## WORK ORDER 1
In the post on life under quarantine, list the ways of reaching out that the writer considers after reading the notice from a cousin in Israel.
## WORK ORDER 2
From the post on life under quarantine, copy everything from "Several people have" down to "Zero and Bridesmaids.".

## DOCUMENT EXCERPT
Tuesday morning marked another reminder in how the world has changed.
Opened my eyes, double checked my work email and took a look at my personal phone to make sure nothing crazy had happened overnight.
A notice from a cousin in Israel caught my eye, his older brother had died. I thought about whether I should call, email, Whatsapp or use Facebook Messenger.
Stared at the noticed, wondered if it was Covid-19 related and thought about how Pesach is about to start, wondered what sort of funeral they would be able to have because the country is locked down.
Looked at the time again so that I could figure out how long before dad would wake up and remembered, he won’t.
I would have reached out anyway, but I felt a deeper obligation. The Vilner men in Israel made a point to telephone this past new year and had emailed holiday greetings.
Thirty-five years ago I had traveled all over Israel with them. We’re family.
Can’t make it out for the funeral but if I could go I would. Wondered again if they have to put things on hold because of the pandemic.
It is 2020, but life during a plague sometimes feels like 1080 to me.
There is a collective mania and exhaustion in the air from the quarantine that we seem to share and pass around via email, telephone and social media.
Several people have posted the five celebrity list in which you are supposed to list five celebrities you met and one you didn’t.
People are supposed to guess who the lie on your list is. My inclination is to play but with a list of more obscure people like the fraternity brothers who were in Less Than Zero and Bridesmaids.
I kind of like the idea of adding others to that list so that when people ask I can say Bubba played “Man Number 3” or “Dude on a bicycle.”
Sometimes people mix up the celebrities game with a list of jobs you had, again five real and one fake.

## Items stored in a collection

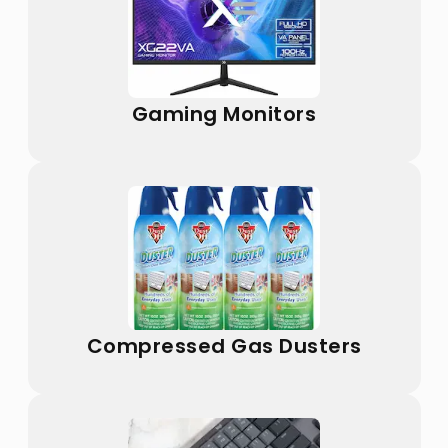
Gaming Monitors
Compressed Gas Dusters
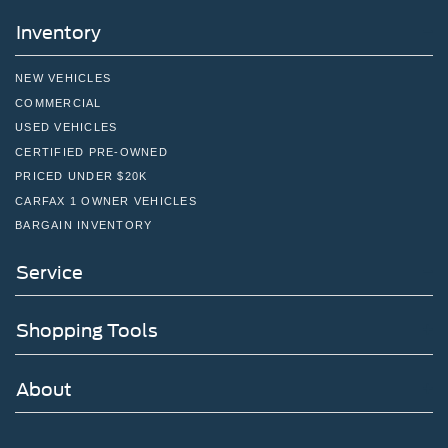
Inventory
NEW VEHICLES
COMMERCIAL
USED VEHICLES
CERTIFIED PRE-OWNED
PRICED UNDER $20K
CARFAX 1 OWNER VEHICLES
BARGAIN INVENTORY
Service
Shopping Tools
About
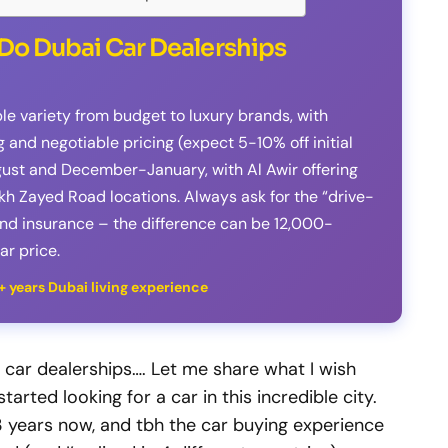
Do Dubai Car Dealerships
ble variety from budget to luxury brands, with
and negotiable pricing (expect 5-10% off initial
gust and December-January, with Al Awir offering
h Zayed Road locations. Always ask for the “drive-
and insurance – the difference can be 12,000-
r price.
3+ years Dubai living experience
 car dealerships…. Let me share what I wish
arted looking for a car in this incredible city.
 3 years now, and tbh the car buying experience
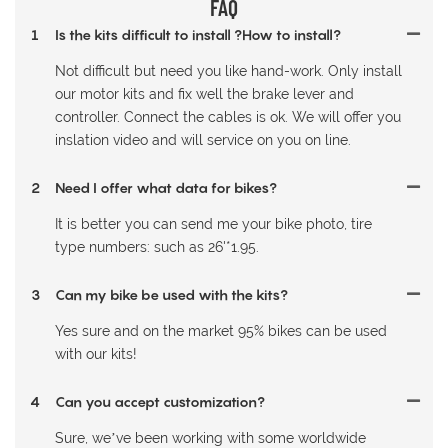
FAQ
1
Is the kits difficult to install ?How to install?
Not difficult but need you like hand-work. Only install
our motor kits and fix well the brake lever and
controller. Connect the cables is ok. We will offer you
inslation video and will service on you on line.
2
Need I offer what data for bikes?
It is better you can send me your bike photo, tire
type numbers: such as 26'*1.95.
3
Can my bike be used with the kits?
Yes sure and on the market 95% bikes can be used
with our kits!
4
Can you accept customization?
Sure, we’ve been working with some worldwide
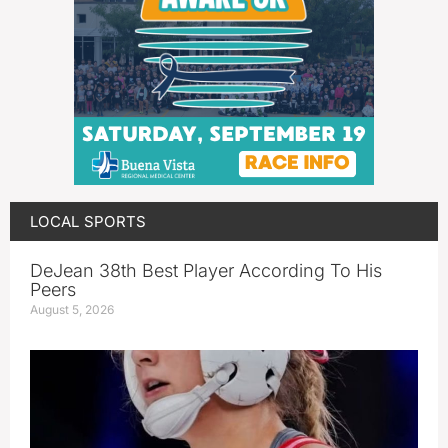
LOCAL SPORTS
DeJean 38th Best Player According To His
Peers
August 5, 2026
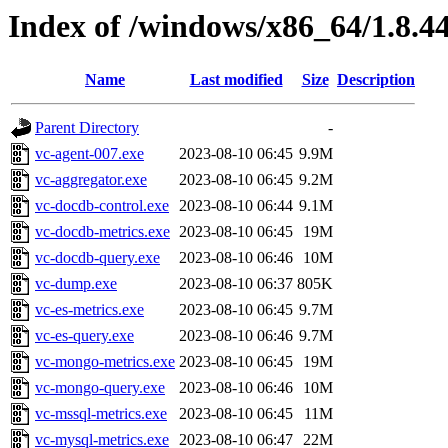
Index of /windows/x86_64/1.8.4
Name
Last modified
Size
Description
Parent Directory
-
vc-agent-007.exe
2023-08-10 06:45
9.9M
vc-aggregator.exe
2023-08-10 06:45
9.2M
vc-docdb-control.exe
2023-08-10 06:44
9.1M
vc-docdb-metrics.exe
2023-08-10 06:45
19M
vc-docdb-query.exe
2023-08-10 06:46
10M
vc-dump.exe
2023-08-10 06:37
805K
vc-es-metrics.exe
2023-08-10 06:45
9.7M
vc-es-query.exe
2023-08-10 06:46
9.7M
vc-mongo-metrics.exe
2023-08-10 06:45
19M
vc-mongo-query.exe
2023-08-10 06:46
10M
vc-mssql-metrics.exe
2023-08-10 06:45
11M
vc-mysql-metrics.exe
2023-08-10 06:47
22M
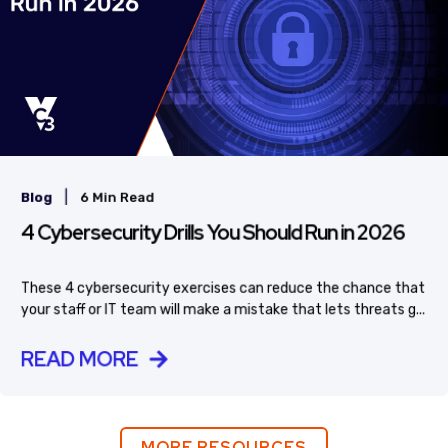
|
Blog
6 Min Read
4 Cybersecurity Drills You Should Run in 2026
These 4 cybersecurity exercises can reduce the chance that
your staff or IT team will make a mistake that lets threats g...
READ MORE
MORE RESOURCES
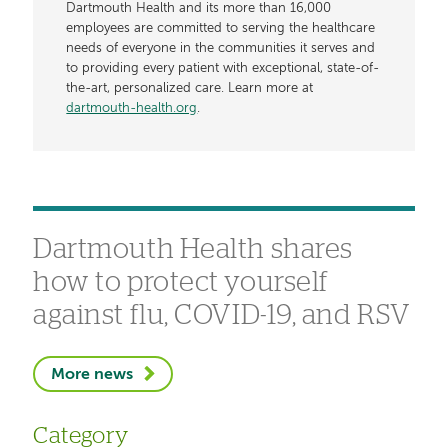
Dartmouth Health and its more than 16,000
employees are committed to serving the healthcare
needs of everyone in the communities it serves and
to providing every patient with exceptional, state-of-
the-art, personalized care. Learn more at
dartmouth-health.org
.
Dartmouth Health shares
how to protect yourself
against flu, COVID-19, and RSV
More news
Category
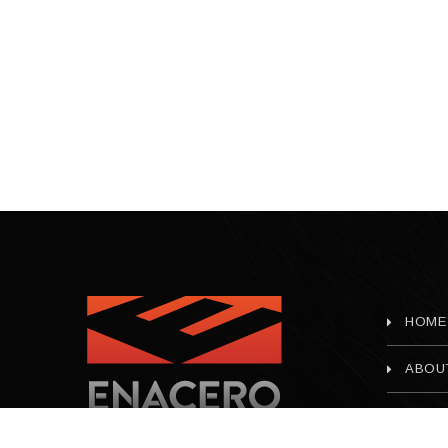
HOME
ABOU
CONT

## FINAL ANSWER 1
Call, email, Whatsapp, Facebook Messenger

## FINAL ANSWER 2
Several people have posted the five celebrity list in which you are supposed to list five celebrities you met and one you didn’t.
People are supposed to guess who the lie on your list is. My inclination is to play but with a list of more obscure people like the fraternity brothers who were in Less Than Zero and Bridesmaids.